=== What to produce ===
When the line with "right shoulder: (475, 361)" appears below, start repeating lines exactly, and keep going through the line with "left elbow: (203, 300)"; add nothing outside that span.

Data extracted from a collection

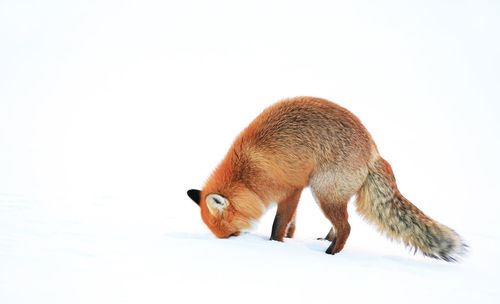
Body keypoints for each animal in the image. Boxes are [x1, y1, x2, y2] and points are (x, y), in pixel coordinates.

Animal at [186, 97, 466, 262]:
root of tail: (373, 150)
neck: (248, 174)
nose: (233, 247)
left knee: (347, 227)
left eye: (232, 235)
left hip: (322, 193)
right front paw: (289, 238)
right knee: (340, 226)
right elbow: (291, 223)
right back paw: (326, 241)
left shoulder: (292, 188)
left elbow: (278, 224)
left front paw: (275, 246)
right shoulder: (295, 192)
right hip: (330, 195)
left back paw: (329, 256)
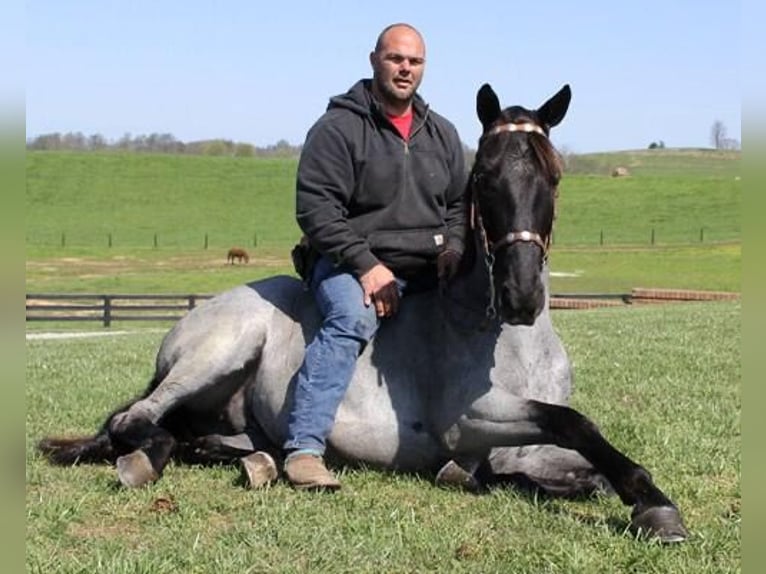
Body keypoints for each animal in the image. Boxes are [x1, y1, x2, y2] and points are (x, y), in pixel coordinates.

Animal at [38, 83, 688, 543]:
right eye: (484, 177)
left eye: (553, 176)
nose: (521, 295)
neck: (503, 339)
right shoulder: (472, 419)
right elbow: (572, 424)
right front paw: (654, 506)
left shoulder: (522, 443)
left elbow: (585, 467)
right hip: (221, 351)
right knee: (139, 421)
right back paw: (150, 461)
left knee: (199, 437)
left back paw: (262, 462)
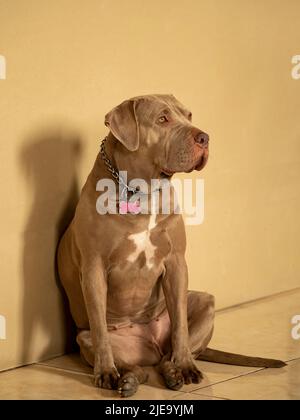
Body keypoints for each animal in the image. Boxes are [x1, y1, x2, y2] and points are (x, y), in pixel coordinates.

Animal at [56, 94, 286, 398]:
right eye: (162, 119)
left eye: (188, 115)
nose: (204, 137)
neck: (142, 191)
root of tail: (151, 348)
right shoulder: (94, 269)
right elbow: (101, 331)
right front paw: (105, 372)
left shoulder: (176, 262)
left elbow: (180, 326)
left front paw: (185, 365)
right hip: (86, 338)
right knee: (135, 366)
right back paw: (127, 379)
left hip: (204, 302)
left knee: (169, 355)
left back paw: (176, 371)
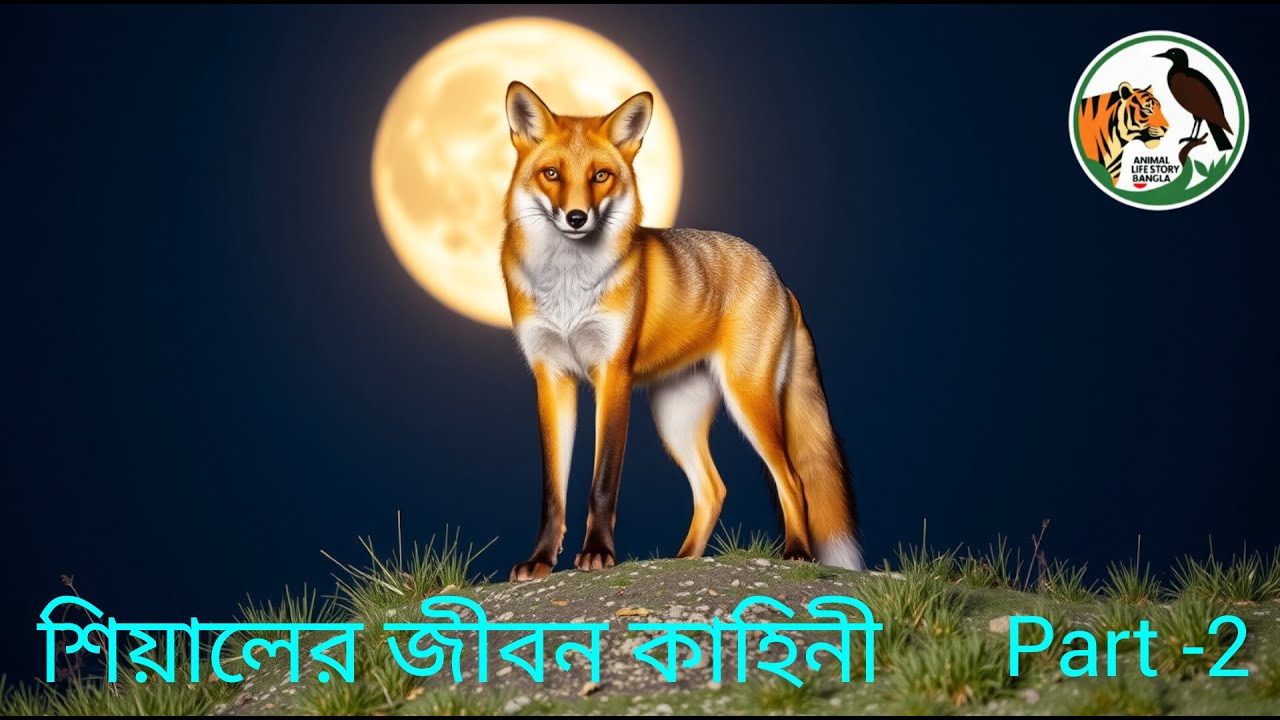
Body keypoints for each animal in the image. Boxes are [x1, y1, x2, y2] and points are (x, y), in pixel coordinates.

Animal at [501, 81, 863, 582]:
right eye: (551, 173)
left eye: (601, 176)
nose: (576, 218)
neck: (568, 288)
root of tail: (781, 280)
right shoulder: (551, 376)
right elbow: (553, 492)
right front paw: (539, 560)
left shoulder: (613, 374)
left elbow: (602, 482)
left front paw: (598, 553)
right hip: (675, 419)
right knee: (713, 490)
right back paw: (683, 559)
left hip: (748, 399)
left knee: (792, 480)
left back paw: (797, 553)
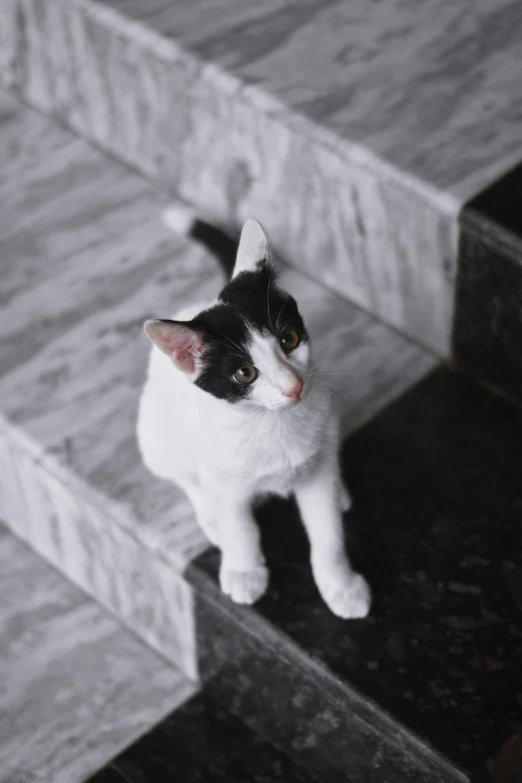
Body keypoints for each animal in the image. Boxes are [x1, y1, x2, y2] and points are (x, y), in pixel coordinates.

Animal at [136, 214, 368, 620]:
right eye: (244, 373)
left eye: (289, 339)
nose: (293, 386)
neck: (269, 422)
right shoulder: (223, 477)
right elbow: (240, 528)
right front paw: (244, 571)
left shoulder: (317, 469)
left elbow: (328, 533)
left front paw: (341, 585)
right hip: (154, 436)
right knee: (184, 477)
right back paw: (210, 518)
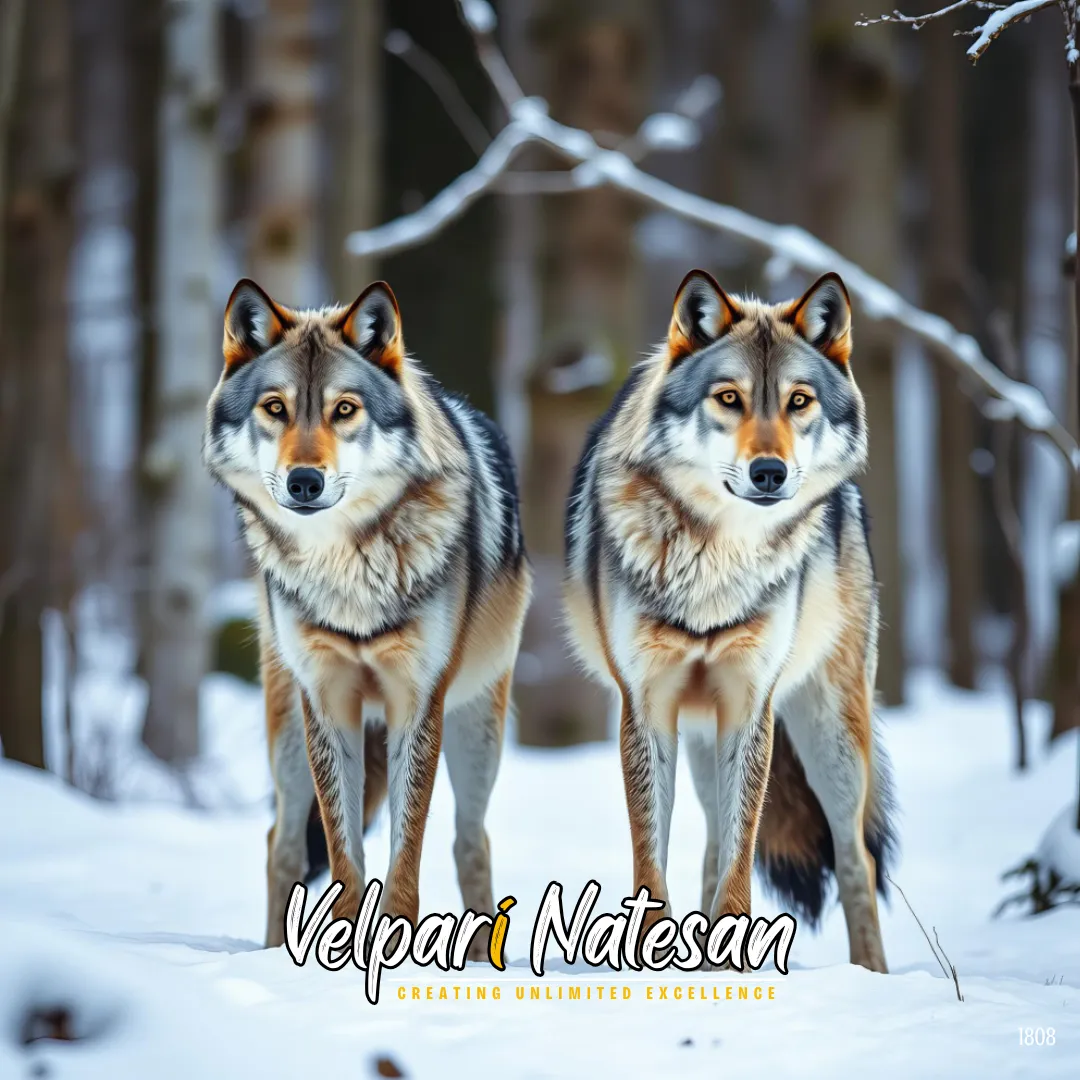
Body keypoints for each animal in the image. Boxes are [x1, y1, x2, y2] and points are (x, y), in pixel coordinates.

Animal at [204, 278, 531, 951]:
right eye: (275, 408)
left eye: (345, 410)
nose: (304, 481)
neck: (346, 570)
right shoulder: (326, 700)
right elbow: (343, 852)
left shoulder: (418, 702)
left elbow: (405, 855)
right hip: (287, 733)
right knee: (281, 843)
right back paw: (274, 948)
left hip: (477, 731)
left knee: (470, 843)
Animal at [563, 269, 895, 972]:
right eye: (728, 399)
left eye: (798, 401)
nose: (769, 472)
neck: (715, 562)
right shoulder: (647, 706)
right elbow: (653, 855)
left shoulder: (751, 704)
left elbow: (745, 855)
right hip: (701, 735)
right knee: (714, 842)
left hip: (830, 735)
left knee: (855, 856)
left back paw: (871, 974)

...

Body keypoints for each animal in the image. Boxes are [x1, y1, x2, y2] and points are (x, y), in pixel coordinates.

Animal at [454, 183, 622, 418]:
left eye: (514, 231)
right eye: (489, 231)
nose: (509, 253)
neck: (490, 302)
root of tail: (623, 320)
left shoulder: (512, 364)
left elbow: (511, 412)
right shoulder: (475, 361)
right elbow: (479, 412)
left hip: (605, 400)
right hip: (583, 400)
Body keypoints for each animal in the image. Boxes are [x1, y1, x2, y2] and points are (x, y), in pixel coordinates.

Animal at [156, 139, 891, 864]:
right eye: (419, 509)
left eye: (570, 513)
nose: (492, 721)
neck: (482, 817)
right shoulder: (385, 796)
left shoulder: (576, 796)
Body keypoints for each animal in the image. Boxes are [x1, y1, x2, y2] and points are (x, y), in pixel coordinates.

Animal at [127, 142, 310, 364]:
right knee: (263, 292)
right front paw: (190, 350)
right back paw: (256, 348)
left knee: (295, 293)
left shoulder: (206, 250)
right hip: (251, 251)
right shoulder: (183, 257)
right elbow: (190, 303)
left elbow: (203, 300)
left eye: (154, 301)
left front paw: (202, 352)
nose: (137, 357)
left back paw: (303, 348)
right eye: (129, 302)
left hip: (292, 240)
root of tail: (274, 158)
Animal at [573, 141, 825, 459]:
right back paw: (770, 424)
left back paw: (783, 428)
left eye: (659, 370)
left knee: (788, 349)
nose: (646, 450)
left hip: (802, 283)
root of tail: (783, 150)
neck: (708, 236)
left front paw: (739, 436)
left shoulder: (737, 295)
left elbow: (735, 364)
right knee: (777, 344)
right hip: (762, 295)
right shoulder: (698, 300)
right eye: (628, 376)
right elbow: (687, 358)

=== Completed task ===
right shoulder: (475, 361)
right elbow: (479, 412)
left hip: (605, 400)
right hip: (583, 400)
Body keypoints for each animal in the image. Boxes are [x1, y1, x2, y2] and points are (x, y), in pixel coordinates.

Animal at [156, 139, 891, 864]:
right eye: (419, 509)
left eye: (570, 513)
nose: (492, 721)
neck: (482, 817)
right shoulder: (385, 796)
left shoulder: (576, 796)
Body keypoints for each animal in the image. Boxes are [x1, y1, x2, y2] and points are (x, y), in pixel coordinates.

Animal at [127, 142, 310, 364]:
right knee: (263, 292)
right front paw: (190, 350)
right back paw: (256, 348)
left knee: (295, 293)
left shoulder: (206, 250)
right hip: (251, 251)
right shoulder: (183, 257)
right elbow: (190, 303)
left elbow: (203, 300)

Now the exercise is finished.